Before you start frequenting open houses in your quest to find your dream home, the loan pre-approval process is an important first step. “One of first things you need to do is to get pre-approved, especially in this marketplace,” says Deanna Daughhetee of American Equity Mortgage. “It’s important to know that you can qualify for a mortgage and the amount of the mortgage you can qualify for, so when you’re out shopping with your realtor, you know exactly what you can afford, especially with the stringent credit requirements right now.”

Daughhetee recommends working with a mortgage expert to be pre-approved and also suggests organizing all your materials prior to starting the process. “There are three basic categories: your income, your credit, and your assets and down payment. When you take the time to put everything together, it makes the process go so much faster.”

According to Doug Schukar of USA Mortgage, the secret of the game lies with the relationships between the real estate agent, the borrower and the loan officer. “That’s the key to success: That team has got to be operating on full cylinder, and normally it does,” he says. “I don’t believe that the industry can tell you better what you qualify for than you can tell yourself. So the next questions that you should ask: What amount do I feel comfortable with? Where do I feel comfortable with my payment? The consumer knows that almost right away.”

And with rates remaining low, Schukar points out that the consumer’s comfort zone is usually lower than what they qualify for, as borrowers are qualifying for a lot more. “But I think it’s still important for buyers to identify that comfort zone because I don’t want to tell the agent that you qualify for a $200,000 house when you really only want payments that support a $100,000 house,” he explains. “If the agent shows you a $200,000 house, you’re going to like that one better because $200,000 houses are a lot nicer than $100,000 houses, and there’s no sense in building that emotion up if the buyer doesn’t have the desire to be that paymentstrapped. Part of this is creating that realistic expectation of what you should be looking for.”

It also is important for buyers to understand that a pre-approval does not bind you to a lender, notes Ken Neiman of Stifel Bank & Trust. “The preapproval process doesn’t officially end the process because there has to be an appraisal,” Neiman says. “The process also allows the consumer the opportunity to find out what their problems might be. Most of the time, buyers find out after they have fallen in love with house and before they close, and we’re seeing an extraordinarily high fail rate in mortgage applications.
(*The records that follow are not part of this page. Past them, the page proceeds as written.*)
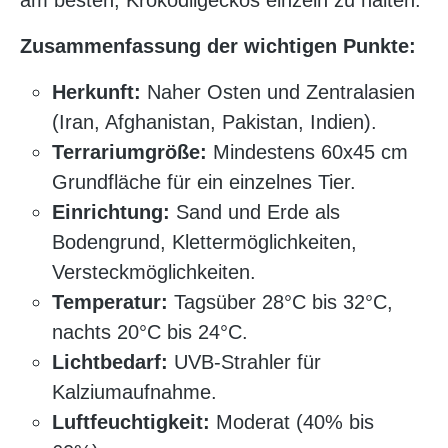
am besten, Krokodilgeckos einzeln zu halten.
Zusammenfassung der wichtigen Punkte:
Herkunft:
Naher Osten und Zentralasien
(Iran, Afghanistan, Pakistan, Indien).
Terrariumgröße:
Mindestens 60x45 cm
Grundfläche für ein einzelnes Tier.
Einrichtung:
Sand und Erde als
Bodengrund, Klettermöglichkeiten,
Versteckmöglichkeiten.
Temperatur:
Tagsüber 28°C bis 32°C,
nachts 20°C bis 24°C.
Lichtbedarf:
UVB-Strahler für
Kalziumaufnahme.
Luftfeuchtigkeit:
Moderat (40% bis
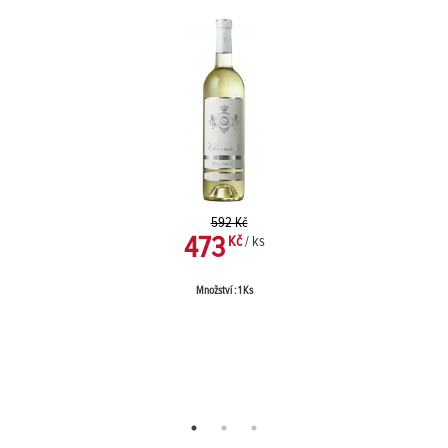
592 Kč
473
Kč
/ ks
Množství : 1 Ks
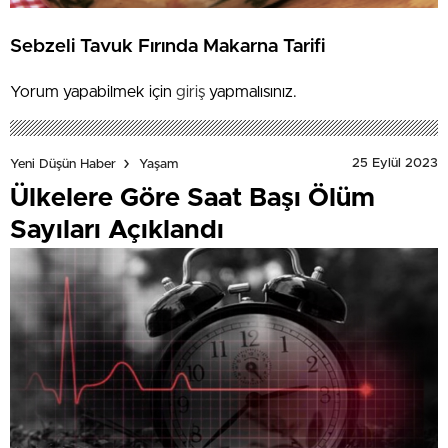
Sebzeli Tavuk Fırında Makarna Tarifi
Yorum yapabilmek için
giriş
yapmalısınız.
25 Eylül 2023
Yeni Düşün Haber
Yaşam
Ülkelere Göre Saat Başı Ölüm
Sayıları Açıklandı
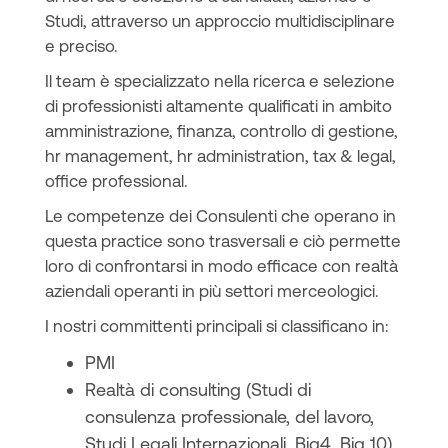
Studi, attraverso un approccio multidisciplinare
e preciso.
Il team è specializzato nella ricerca e selezione
di professionisti altamente qualificati in ambito
amministrazione, finanza, controllo di gestione,
hr management, hr administration, tax & legal,
office professional.
Le competenze dei Consulenti che operano in
questa practice sono trasversali e ciò permette
loro di confrontarsi in modo efficace con realtà
aziendali operanti in più settori merceologici.
I nostri committenti principali si classificano in:
PMI
Realtà di consulting (Studi di
consulenza professionale, del lavoro,
Studi Legali Internazionali, Big4, Big 10)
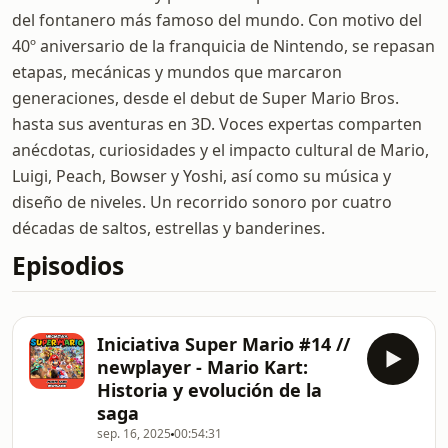
del fontanero más famoso del mundo. Con motivo del
40º aniversario de la franquicia de Nintendo, se repasan
etapas, mecánicas y mundos que marcaron
generaciones, desde el debut de Super Mario Bros.
hasta sus aventuras en 3D. Voces expertas comparten
anécdotas, curiosidades y el impacto cultural de Mario,
Luigi, Peach, Bowser y Yoshi, así como su música y
diseño de niveles. Un recorrido sonoro por cuatro
décadas de saltos, estrellas y banderines.
Episodios
Iniciativa Super Mario #14 //
newplayer - Mario Kart:
Historia y evolución de la
saga
sep. 16, 2025
00:54:31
A great portion of that is due to the heightened guidelines, but an even greater portion is people who don’t go through the process of figuring out what they can afford beforehand.”

Another important aspect of a pre-approval is that it helps when closing a deal. “It makes a big difference because they then know that the buyer is really going to be able to close,” Daughhetee notes. “It gives you a lot more negotiating power and you’re more apt to get the house that you want.”